As Britain’s head of state, Charles III reigns but does not rule. Monarchs are constitutionally obliged to follow the government’s advice as they carry out ceremonial duties such as opening Parliament and appointing new prime ministers.
It was always impossible to tell whether the queen approved of the policies she announced on behalf of “my government.” Observers will be watching to see whether Charles, who freely shared his views, especially on the environment, before he took the throne – will be equally inscrutable.
WHAT WILL BE IN THE SPEECH?
This is almost certainly the last session of Parliament before a general election next year, and the speech will give clues to how the Conservatives plan to campaign.
Details released in advance suggest a strong focus on law and order. Prime Minister Rishi Sunak said the government intends to pass laws that “strengthen our society, help people feel safer in their own communities and give a sense of pride in the place they call home.”

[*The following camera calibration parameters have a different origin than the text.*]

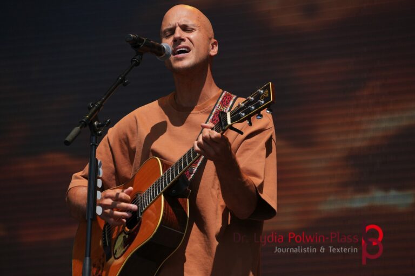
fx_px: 2887
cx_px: 208
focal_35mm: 250
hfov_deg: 8.2
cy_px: 138
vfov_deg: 5.5
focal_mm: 167
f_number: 7.1
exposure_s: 1/400
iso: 100
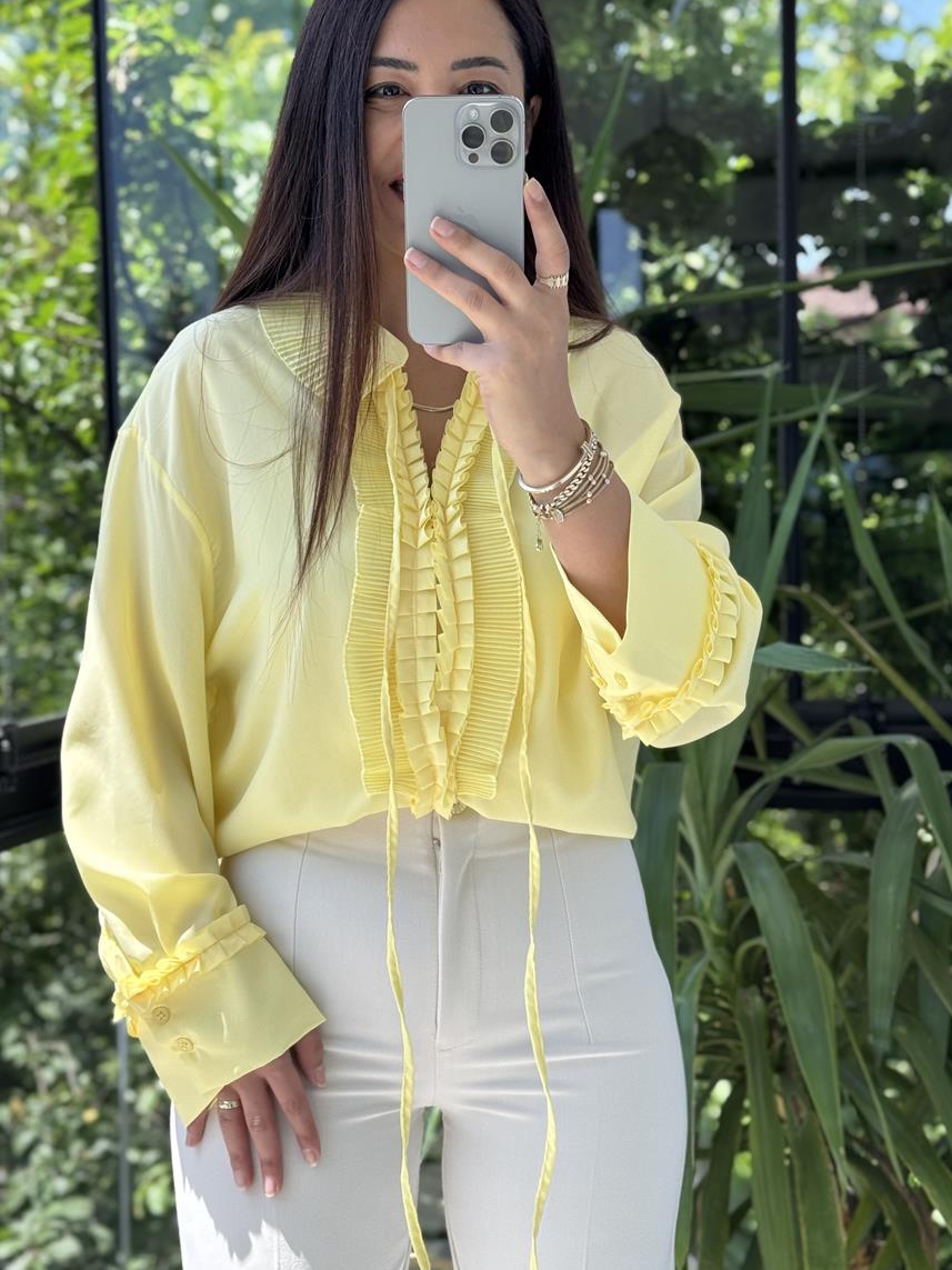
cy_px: 592
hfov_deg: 26.1
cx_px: 449
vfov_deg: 34.3
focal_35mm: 56
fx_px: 2054
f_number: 1.78
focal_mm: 6.76
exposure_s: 1/281
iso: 64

There are likely to be tougher sentences for some offenses, and Home Secretary Suella Braverman has suggested the government could ban homeless people from sleeping in tents on city streets when those pose a nuisance.
There is likely to be legislation to enact Sunak’s plan to stop new generations from smoking by gradually raising the minimum age for buying tobacco.
Several bills will be carried over from the last session, including one to bolster protection for renters and a contentious plan to ban public bodies from imposing “politically motivated boycotts of foreign countries” – a law aimed at stopping boycotts of Israel.
The government also plans to continue the watering-down of environmental measures started by Sunak when he lifted a moratorium on North Sea oil and gas extraction in July.
It says the speech will include plans for a law requiring new oil and gas drilling licenses in the North Sea to be awarded every year. The government argues that would cut Britain’s reliance on foreign fuel and increase energy security.
Environmentalists and opposition parties say it will just make it harder for the U.K. to make a much-needed switch to renewable energy and to meet its goal of reducing U.K. greenhouse gas emissions to net zero by 2050.